My mother, like most of the women of her generation, had experienced the hunger in Athens during the Nazi occupation after 1941. She was then 20 years old. But she was among the luckier ones. Her family did not starve to death, as they were helped with foodstuffs brought to them by her mother’s village family.
But she knew what hunger meant. She had seen many hungry people frozen to death while begging on the streets of Athens. With the cruelty of a child I used to rudely dismiss her repetitive and detailed stories of how she saw a municipal cart passing by and how some men from the municipality were picking up the dead bodies of the previous night and throwing them on the cart, piling them on top of others.
Years later, I understood why she could not stand seeing street beggars, whom incidentally she always tipped generously. “There is nothing worse than being old and poor,” she used to tell me, while she had just given her last money to an old begging man with a huge coat on Panepistimiou Street in the center of Athens on a cold Christmas Eve day.
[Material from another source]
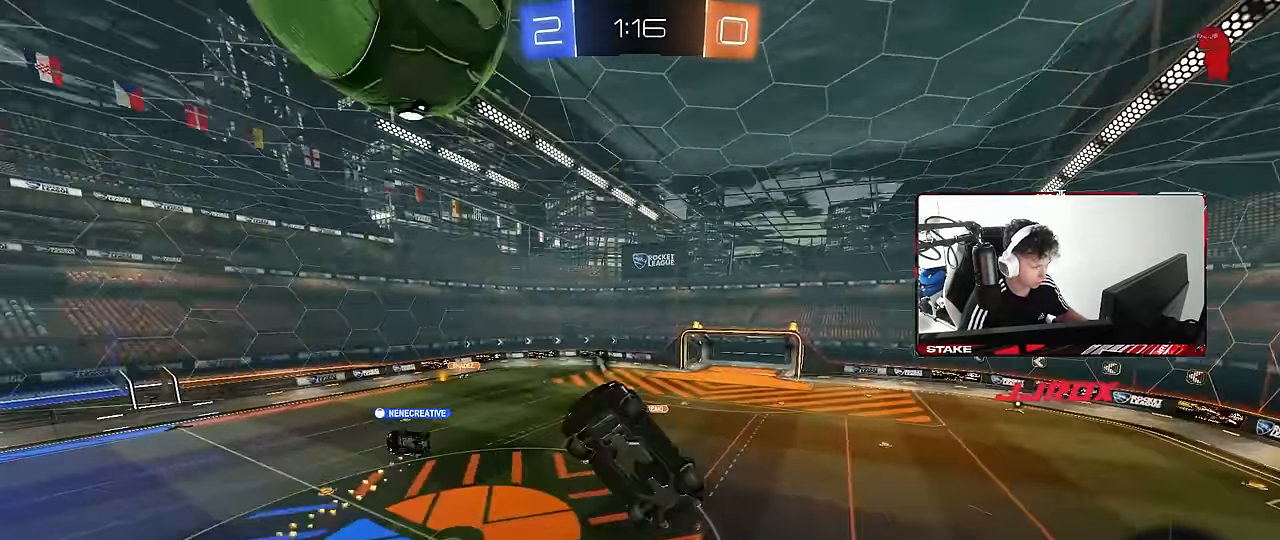
{"keys": [], "mouse": ["left"], "mouse_move": "still", "events": [[67, "s", "down"], [150, "d", "up"], [300, "a", "down"], [350, "a", "up"], [350, "q", "up"], [350, "s", "up"]]}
But like many, her family had lost all their savings - which they kept in banknotes in a big suitcase under the bed - overnight, during the galloping inflation under the Germans. Hence she lived with the deep frustration of not having studied medicine as she had planned and having to work minor jobs to support her widowed mother and sick brother. Those years of hunger and hardship made her tough and oversensitive, but taught her the recipe of how to survive against all odds. The fact that she spent half of her life virtually in bed from a series of debilitating illnesses did not stop her from feeling lucky that she had managed to set up a family and a household.
Those traumatic times of the war and the civil war that followed were always present in her until the end. So were the feelings of betrayal, being the wife of a man who was sent to exile as a leftist and then kicked out of his job several times for the same reason. Naturally she mistrusted politics of any kind, left or right, and had deep reservations about the use of religion and faith. She rarely set foot in the nearby church unless for her wedding, my baptism and the family members’ funerals.
Of course my mother was many more things that I cannot or do not want to convert into articulated sentences, trying to communicate it to an unknown readership. This is a kind of protest against the superfluous virtual emotions (and emoticons) soaking through social media on the occasion of Mother’s Day.
My mother left this life as the Internet was entering ours. I had just gotten my first computer with a black and white screen. No Facebook, no Twitter, no mobile phones. Mother’s Day was around but did not mean much, although it meant a lot of shopping in England where I was living.
Would I have used social media and the occasion of Mother’s Day to express my feelings to my mother if she was alive today? Would I have posted her black and white photographs while walking on the streets of Athens wearing a striped suit of my father’s that she had converted into her own two-piece outfit to save money? I would not. Nor would I tell her that I loved her very much.
Actually, I do not remember myself telling her that I did, nor that she did. We did not need to. Only on August the 15th I used to offer her some flowers, and not every year. Her name was Maria.